Polisi bersama tentara yang masih mencoba menghalau kaum demonstran dengan pentung dan tongkat pemukul terdesak mundur karena jumlahnya terlalu sedikit. Malam datang bala bantuan tentara dan polisi yang kali itu bersenjatakan gas air-mata. Perketahihan pun terjadi di Tian An Men bagian Utara, yaitu di depan gedung Zhong Nan Hai, bekas tempat tinggal Mao Ze Dong (kini dijadikan kantor Perdana Menteri RRC). Beberapa truk militer berhasil dirusak dan beberapa orang tentara disandera oleh kaum demonstran. Pada kedua belah pihak jatuh korban. Sejak itu ketegangan sudah demikian menghangatnya, sehingga siapapun dapat memperkirakan bahwa letusan yang menentukan segera akan terjadi.
Ratusan ribu demonstran bersitegang berada di tempat dengan poster- poster dan slogan-slogan yang menghendaki kebebasan di segala bidang dan penindakan terhadap para pemimpin yang dianggap menyeleweng Seballknya Partai Komunis Cina pada pokoknya mempertahankan Prinsip Dasar : Marxisme-Leninisme-Pikiran Mao Ze Dong, dan Pembangunan Sosialis (yaitu Modernisasi 4 Bidang). Bagi para penguasa RRC, tuntutan para demonstran adalah “demokrasi liberal”, yang tidak mungkin dipenuhi.

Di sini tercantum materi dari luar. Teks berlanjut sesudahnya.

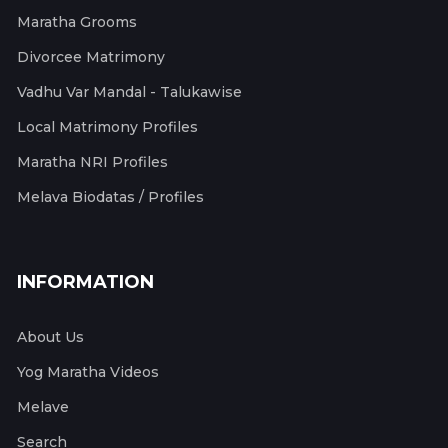
Maratha Grooms
Divorcee Matrimony
Vadhu Var Mandal - Talukawise
Local Matrimony Profiles
Maratha NRI Profiles
Melava Biodatas / Profiles
INFORMATION
About Us
Yog Maratha Videos
Melave
Search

Letusan yang menentukan itu terjadi pada tanggal 4 Juni 1989 tengah malam, ketika tentara Pembebasan Rakyat Cina sejumlah sekitar 50.000 orang mengadakan serbuan terhadap para demonstran dengan menggunakan satuan kendaraan berlapis baja dan senjata otomatis. Hal yang sama pun terjadi di Shang Hai, Nan Jing, Canton dan beberapa ibu kota propinsi lainnya. Habislah riwayatnya demonstran mahasiswa dalam satu malam saja. Menurut pengumuman resmi, maka korban jiwa berjumlah 300 orang, sedangkan yang terluka berjumlah 7000 orang, dan beberapa ribu orang ditangkap.

Presiden Amerika Serikat George Bush segera menanggapinya dengan menyesalkan terjadinya tindakan kekerasan tersebut (5 Juni 1989). Untuk sementara seluruh rencana penjualan senjata kepada RRC dan perdagangan antara Pemerintah dihentikan. Pemerintah Inggris hanya menghentikan penjualan senjatanya. Sedangkan Uni Soviet mendukung Partai dan Pemerintah RRC, dan Perancis membekukan hubungan diplomatiknya dengan RRC.